(Records from a data collection)
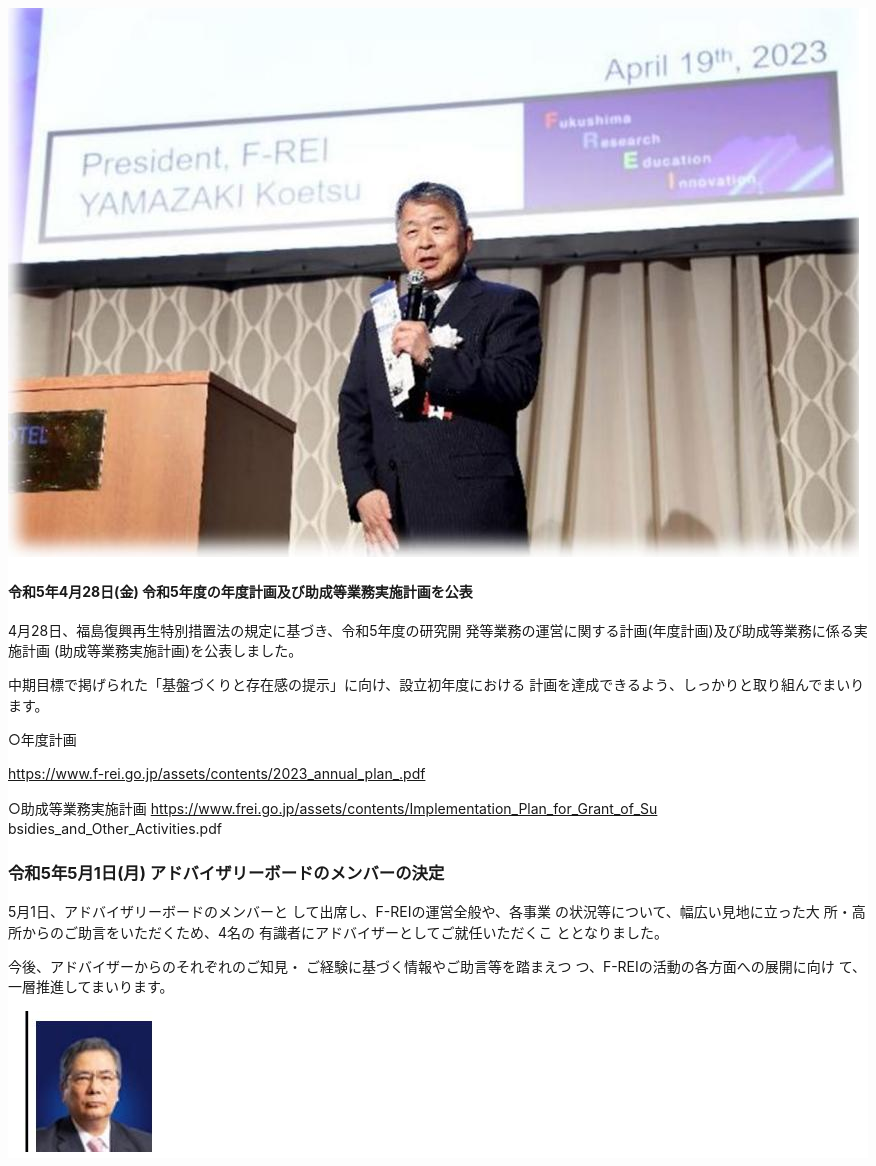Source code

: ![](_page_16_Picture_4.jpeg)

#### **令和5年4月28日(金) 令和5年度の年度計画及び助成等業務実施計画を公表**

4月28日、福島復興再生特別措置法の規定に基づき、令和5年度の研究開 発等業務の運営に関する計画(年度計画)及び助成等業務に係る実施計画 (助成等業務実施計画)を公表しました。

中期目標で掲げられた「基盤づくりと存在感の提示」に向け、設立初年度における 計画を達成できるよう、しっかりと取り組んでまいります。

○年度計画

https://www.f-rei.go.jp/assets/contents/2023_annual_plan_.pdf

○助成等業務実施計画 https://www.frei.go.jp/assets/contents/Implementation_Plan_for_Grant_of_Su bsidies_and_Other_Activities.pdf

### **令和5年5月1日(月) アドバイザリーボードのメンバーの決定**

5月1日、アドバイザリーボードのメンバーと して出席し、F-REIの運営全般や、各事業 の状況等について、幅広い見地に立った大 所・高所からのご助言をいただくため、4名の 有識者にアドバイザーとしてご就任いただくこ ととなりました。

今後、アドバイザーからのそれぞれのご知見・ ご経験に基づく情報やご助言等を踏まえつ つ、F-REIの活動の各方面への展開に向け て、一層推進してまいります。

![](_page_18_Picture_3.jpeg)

* * *

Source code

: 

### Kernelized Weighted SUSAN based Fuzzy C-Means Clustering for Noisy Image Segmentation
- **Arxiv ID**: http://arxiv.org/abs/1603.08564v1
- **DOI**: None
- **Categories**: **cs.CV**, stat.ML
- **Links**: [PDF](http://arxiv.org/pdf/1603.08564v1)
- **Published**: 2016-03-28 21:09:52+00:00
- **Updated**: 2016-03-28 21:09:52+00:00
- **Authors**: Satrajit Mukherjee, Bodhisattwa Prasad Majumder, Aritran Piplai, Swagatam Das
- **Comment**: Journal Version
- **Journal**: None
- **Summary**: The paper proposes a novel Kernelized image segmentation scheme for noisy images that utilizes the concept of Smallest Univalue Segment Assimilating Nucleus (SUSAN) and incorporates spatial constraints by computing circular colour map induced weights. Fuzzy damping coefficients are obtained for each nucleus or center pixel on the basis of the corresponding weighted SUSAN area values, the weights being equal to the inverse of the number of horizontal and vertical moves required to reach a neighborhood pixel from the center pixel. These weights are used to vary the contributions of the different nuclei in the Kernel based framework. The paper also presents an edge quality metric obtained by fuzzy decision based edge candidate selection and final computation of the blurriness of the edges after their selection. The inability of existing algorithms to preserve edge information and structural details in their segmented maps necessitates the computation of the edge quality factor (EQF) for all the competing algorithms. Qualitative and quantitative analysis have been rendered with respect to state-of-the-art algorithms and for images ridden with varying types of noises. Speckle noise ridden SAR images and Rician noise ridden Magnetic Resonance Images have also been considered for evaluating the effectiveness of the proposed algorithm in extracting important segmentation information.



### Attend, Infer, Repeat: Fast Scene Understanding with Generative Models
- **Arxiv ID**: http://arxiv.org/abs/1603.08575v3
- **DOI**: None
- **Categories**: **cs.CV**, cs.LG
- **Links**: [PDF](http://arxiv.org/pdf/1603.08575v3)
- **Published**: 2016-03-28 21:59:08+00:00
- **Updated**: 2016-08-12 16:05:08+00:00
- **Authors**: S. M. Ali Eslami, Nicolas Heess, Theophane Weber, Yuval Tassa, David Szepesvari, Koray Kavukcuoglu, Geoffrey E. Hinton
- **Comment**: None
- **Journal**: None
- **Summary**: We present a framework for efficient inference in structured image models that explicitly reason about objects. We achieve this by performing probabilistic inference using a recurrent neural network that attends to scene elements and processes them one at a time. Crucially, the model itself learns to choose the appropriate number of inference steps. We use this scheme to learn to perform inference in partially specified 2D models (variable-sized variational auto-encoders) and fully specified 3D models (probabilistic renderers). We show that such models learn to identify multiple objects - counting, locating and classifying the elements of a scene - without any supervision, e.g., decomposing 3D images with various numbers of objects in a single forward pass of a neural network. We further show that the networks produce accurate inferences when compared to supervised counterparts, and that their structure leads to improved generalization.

# Required action
Copy, from the data above, every line where the word "Updated" appears.

# Response
- **Updated**: 2016-03-28 21:09:52+00:00
- **Updated**: 2016-08-12 16:05:08+00:00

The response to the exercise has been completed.